Review: The King's Daughter


The King's Daughter, by Sandra Worth





A Quick Synopsis
This is a historical fiction novel about Elizabeth of York, daughter of England's King Edward IV, wife of King Henry VII, and mother of King Henry VIII. Told in first person narrative, the story follows Elizabeth from her childhood to her death at the age of 37.


Elizabeth of York


The Literary Criticism
It is important to understand that author Sandra Worth was taking a chance here: many of the characters that appear in The King's Daughter (Elizabeth Woodville, Richard III, Henry VII, et al) have sharply divided both historians and historical fiction readers for years and as the old saying goes, you simply cannot please everyone all of the time.

Being relatively open-minded when it comes to any of these historical figures often frees me to read many books that might offend others, although I freely admit to being particular downright picky about historical fiction in general. Writers such as Sharon Kay Penman, Dorothy Dunnett and, more recently, Michelle Moran have set the bar, as it were, quite high. As a result, I am more critical than perhaps I ought to be when picking up a historical novel.

Perhaps The King's Daughter and I started off on the wrong foot. The word "woe!" is uttered four times within the first six pages. Melodramatic, thought I.

- [LISTED RECORDS]
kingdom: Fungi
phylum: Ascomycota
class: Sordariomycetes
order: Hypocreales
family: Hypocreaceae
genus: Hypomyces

- [THINGS TO DO]
A. List the writers that the review of The King's Daughter credits with having set the bar high for historical fiction.
B. Reproduce the stretch of the review of The King's Daughter from "Perhaps The King's" through "Melodramatic, thought I.".
C. Proceed with the review of The King's Daughter, picking up after its final sentence.

- [THE RESPONSES]
A. Sharon Kay Penman, Dorothy Dunnett, Michelle Moran

B.
Perhaps The King's Daughter and I started off on the wrong foot. The word "woe!" is uttered four times within the first six pages. Melodramatic, thought I.

C.
I also took exception to the good versus evil characterizations in the novel. Elizabeth Woodville, the mother of Elizabeth of York, is not just portrayed as ambitious, she is downright evil. Every nasty historical rumor ever uttered about this controversial woman was played out in this novel. She is a practicing witch, a hateful mother who engages in out-and-out physical cat fights with her daughter, a scheming harridan who would pimp out her virgin daughter to obtain throne of England. While there is enough historical evidence to conclude that Woodville was ambitious to a fault, the heaps of evil attributed to her in The King's Daughter ends up detracting from Worth's argument: that it was her ambition that significantly contributed to the ultimate demise of the Yorkists.

Richard III and Queen Anne, on the other hand, are presented as veritable saints. Not simply good people with only honorable intentions, but with a domesticity that could have been much more convincing were it not so drenched in saccharine. The perfect King, so in love with his perfect Queen, living in a fairy tale that the evil Lancastrians want to destroy. Again, a sound premise that was taken to a theatrical extreme.

King Richard III and Queen Anne

It must be said that Worth did not scrimp on the research for this novel. While there is no absolute evidence for many of the conclusions she reaches in the novel, this is quite within the historical fiction author's purveyance. The conclusions may have been more convincing, in my opinion, with more subtlety. It is indeed possible that Elizabeth harbored a love for her uncle and wished to marry him, but passages such as "We were never alone again after Anne's death, but our hearts were one each time our eyes met" were ever-so-slightly over the top.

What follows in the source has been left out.